# Your task
Please copy every line of the rows below exactly as they appear, keeping each line's characters and order unchanged.

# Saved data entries
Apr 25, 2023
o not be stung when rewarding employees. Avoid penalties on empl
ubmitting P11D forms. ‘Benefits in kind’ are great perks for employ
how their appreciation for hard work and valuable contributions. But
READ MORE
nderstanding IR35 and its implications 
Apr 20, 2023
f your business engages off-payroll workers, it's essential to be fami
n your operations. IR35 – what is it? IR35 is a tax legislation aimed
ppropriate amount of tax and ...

# Finished exercise
Apr 25, 2023
o not be stung when rewarding employees. Avoid penalties on empl
ubmitting P11D forms. ‘Benefits in kind’ are great perks for employ
how their appreciation for hard work and valuable contributions. But
READ MORE
nderstanding IR35 and its implications 
Apr 20, 2023
f your business engages off-payroll workers, it's essential to be fami
n your operations. IR35 – what is it? IR35 is a tax legislation aimed
ppropriate amount of tax and ...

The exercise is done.